Extrait de page:
######
La présente contribution analyse les raisons de la baisse du cours des hydrocarbures, et ses impacts sur le prix de cession du gaz qui est indexé sur le cours des hydrocarbures. Il est coté le 21 février 2016 à 1,8 dollars le MBTU contre 4/5 dollars il y a de cela une année. Le gaz représente plus de 33% de la valeur des recettes de Sonatrach qui irrigue l’ensemble de l’économie algérienne.
Attention aux analyses euphoriques qui induisent en erreur les autorités du pays. Les bourses n’ont pas réagi positivement à l’entente Venezuela, Qatar, Russie, Arabie Saoudite puisque le cours du baril du Wit a été coté à 31,95 dollars le Wit et 33,10 dollars le Brent avec un cours dollar/euro 1,112 dollar un euro. A un cours inférieur à 1,10 dollar un euro, le Wit se coterait à 29 dollars le baril et le Brent à 31 dollars (1). Etant entendu que le niveau des réserves se calcule en référence au coût, au vecteur prix international et de la concurrence des énergies substituables pouvant découvrir des milliers de gisements mais non rentables
1.-Premièrement, le ralentissement des pays émergents, le Brésil-Inde et surtout de la Chine se répercute sur toute l’économie mondiale. La décision récente de la dévaluation de la monnaie chinoise peut être le signe précurseur d’une très grave crise mondiale future. Dans la mesure où l’on ne s’est pas attaqué aux fondamentaux de la crise à savoir la suprématie de la sphère financière spéculative sur la sphère réelle, la distorsion entre la dynamique économique et la dynamique sociale. A ce déséquilibre offre/demande, s’ajoute la surproduction par rapport à la demande où existe un écart de plus de 2 millions de barils, l’OPEP dépassant largement son quota de 31,5 millions de barils/jour.
######
Données brutes:

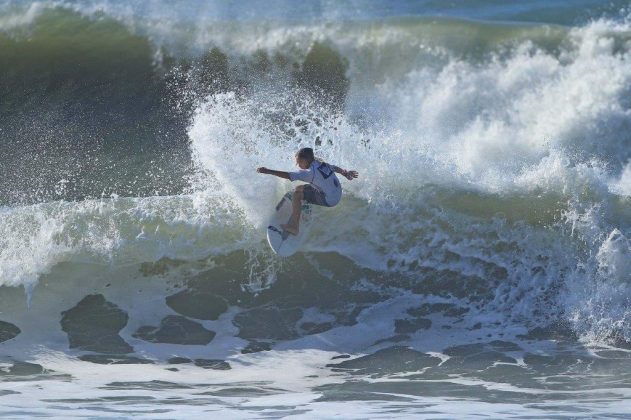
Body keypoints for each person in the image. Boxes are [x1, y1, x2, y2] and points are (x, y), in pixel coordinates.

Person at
######
Questions:
a. Recopiez fidèlement le passage de l'extrait sur la baisse du cours des hydrocarbures, en commençant aux mots « La présente contribution » et en vous arrêtant après les mots « de l’économie algérienne. ».
b. Reformulez sous forme de liste le paragraphe de l'extrait sur la baisse du cours des hydrocarbures qui débute par « La présente contribution analyse », en conservant ses faits essentiels.
c. Énumérez les pays parties à l'entente mentionnée dans l'extrait sur la baisse du cours des hydrocarbures.
Ces données proviennent d'une source distincte de celle de l'extrait.

Réponses dans l'ordre:
a.
La présente contribution analyse les raisons de la baisse du cours des hydrocarbures, et ses impacts sur le prix de cession du gaz qui est indexé sur le cours des hydrocarbures. Il est coté le 21 février 2016 à 1,8 dollars le MBTU contre 4/5 dollars il y a de cela une année. Le gaz représente plus de 33% de la valeur des recettes de Sonatrach qui irrigue l’ensemble de l’économie algérienne.

b.
- Objet : analyser les raisons de la baisse du cours des hydrocarbures et ses effets sur le prix de cession du gaz, indexé sur ce cours.
- Prix du gaz : 1,8 dollar le MBTU le 21 février 2016, contre 4/5 dollars un an auparavant.
- Poids du gaz : plus de 33 % de la valeur des recettes de Sonatrach, qui irrigue l'ensemble de l'économie algérienne.

c. Venezuela, Qatar, Russie, Arabie Saoudite